* **EXERCISE REQUIREMENTS**: Pull out each line of the rows below that contains the string "JSON", and copy every such line in full. Match the case exactly.

* **MATERIAL FOR THIS TASK**:
[Begin]
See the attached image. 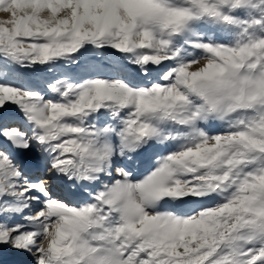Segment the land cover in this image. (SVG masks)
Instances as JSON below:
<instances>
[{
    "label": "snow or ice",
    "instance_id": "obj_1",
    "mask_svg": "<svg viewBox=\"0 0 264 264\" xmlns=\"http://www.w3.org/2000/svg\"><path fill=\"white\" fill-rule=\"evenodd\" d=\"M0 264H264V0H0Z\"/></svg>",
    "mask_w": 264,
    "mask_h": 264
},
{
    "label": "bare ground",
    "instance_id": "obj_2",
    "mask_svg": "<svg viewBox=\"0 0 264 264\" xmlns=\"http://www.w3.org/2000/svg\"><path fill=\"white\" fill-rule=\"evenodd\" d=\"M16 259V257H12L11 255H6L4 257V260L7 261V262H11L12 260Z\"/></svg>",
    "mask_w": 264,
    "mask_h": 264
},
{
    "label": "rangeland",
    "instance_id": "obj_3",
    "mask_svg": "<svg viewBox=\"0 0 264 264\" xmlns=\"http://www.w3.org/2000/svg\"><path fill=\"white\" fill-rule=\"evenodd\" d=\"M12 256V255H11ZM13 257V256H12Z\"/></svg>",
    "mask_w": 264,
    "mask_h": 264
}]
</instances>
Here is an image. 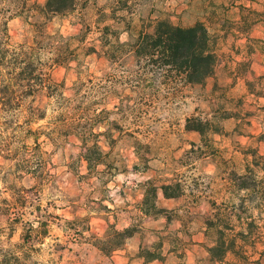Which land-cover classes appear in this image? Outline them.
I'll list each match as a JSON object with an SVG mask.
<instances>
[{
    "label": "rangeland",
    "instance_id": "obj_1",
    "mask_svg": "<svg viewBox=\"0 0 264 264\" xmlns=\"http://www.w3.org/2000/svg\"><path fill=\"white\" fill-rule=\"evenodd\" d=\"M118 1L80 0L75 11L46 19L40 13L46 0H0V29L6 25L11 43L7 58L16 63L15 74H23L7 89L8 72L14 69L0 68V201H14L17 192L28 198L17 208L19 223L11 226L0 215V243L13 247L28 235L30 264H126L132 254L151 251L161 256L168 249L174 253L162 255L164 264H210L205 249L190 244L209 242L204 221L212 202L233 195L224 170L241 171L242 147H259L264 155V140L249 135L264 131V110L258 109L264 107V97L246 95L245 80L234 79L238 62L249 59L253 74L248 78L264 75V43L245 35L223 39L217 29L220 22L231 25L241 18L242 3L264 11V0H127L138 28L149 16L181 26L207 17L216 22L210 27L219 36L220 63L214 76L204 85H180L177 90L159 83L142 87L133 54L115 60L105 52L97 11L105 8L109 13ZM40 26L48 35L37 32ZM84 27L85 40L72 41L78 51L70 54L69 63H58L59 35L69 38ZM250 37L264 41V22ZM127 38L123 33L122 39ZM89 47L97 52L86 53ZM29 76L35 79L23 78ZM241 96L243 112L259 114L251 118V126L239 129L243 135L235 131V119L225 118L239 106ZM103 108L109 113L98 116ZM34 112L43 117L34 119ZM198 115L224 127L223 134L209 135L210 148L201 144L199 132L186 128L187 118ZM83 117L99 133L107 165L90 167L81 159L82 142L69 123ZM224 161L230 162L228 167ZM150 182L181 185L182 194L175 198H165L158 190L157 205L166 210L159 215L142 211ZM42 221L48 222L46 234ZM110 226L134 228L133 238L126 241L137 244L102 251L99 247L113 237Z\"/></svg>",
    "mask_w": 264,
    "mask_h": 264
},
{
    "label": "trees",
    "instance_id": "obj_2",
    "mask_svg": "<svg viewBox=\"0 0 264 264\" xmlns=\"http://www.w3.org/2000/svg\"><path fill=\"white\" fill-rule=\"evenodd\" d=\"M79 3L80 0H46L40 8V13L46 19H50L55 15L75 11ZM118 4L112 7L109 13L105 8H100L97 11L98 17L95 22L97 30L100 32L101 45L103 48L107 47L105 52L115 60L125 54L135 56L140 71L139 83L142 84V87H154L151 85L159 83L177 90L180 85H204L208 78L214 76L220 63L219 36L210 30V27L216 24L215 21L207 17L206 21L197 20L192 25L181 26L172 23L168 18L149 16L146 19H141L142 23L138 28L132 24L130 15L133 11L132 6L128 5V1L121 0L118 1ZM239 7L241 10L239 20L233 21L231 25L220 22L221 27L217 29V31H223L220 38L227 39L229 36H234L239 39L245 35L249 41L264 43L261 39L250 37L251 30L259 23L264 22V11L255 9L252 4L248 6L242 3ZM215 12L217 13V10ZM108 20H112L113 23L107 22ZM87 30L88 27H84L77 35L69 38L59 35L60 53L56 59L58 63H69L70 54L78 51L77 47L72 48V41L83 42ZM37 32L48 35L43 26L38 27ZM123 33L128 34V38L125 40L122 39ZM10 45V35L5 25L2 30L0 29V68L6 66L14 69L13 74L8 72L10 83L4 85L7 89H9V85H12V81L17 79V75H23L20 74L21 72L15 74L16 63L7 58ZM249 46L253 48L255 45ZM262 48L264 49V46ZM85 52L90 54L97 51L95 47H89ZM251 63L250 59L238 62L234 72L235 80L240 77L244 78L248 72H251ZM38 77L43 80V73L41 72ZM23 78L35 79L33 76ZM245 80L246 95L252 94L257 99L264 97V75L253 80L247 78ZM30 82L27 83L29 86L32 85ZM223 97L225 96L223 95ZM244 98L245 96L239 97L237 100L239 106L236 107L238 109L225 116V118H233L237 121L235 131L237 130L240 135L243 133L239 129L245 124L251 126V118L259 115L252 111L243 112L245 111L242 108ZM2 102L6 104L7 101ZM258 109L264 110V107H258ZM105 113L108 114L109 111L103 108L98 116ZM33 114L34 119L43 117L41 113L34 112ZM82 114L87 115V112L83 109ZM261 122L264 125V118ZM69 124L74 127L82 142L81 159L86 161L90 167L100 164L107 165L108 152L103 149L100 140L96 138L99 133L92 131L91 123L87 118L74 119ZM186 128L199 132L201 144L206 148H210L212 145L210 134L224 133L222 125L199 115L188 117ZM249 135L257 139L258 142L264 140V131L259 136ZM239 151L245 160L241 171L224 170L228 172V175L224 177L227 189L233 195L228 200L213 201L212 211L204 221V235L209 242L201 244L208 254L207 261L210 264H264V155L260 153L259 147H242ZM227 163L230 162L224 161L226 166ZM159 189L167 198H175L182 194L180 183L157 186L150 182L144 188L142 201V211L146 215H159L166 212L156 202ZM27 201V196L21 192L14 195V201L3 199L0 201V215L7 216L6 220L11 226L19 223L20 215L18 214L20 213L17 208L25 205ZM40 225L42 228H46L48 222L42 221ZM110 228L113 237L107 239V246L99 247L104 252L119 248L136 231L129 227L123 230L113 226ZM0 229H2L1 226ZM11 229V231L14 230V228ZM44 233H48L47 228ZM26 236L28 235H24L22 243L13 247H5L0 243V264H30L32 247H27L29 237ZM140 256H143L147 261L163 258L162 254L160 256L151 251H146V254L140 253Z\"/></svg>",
[End]
* **COMPLETE ANSWER**:
Instances as JSON below:
I'll list each match as a JSON object with an SVG mask.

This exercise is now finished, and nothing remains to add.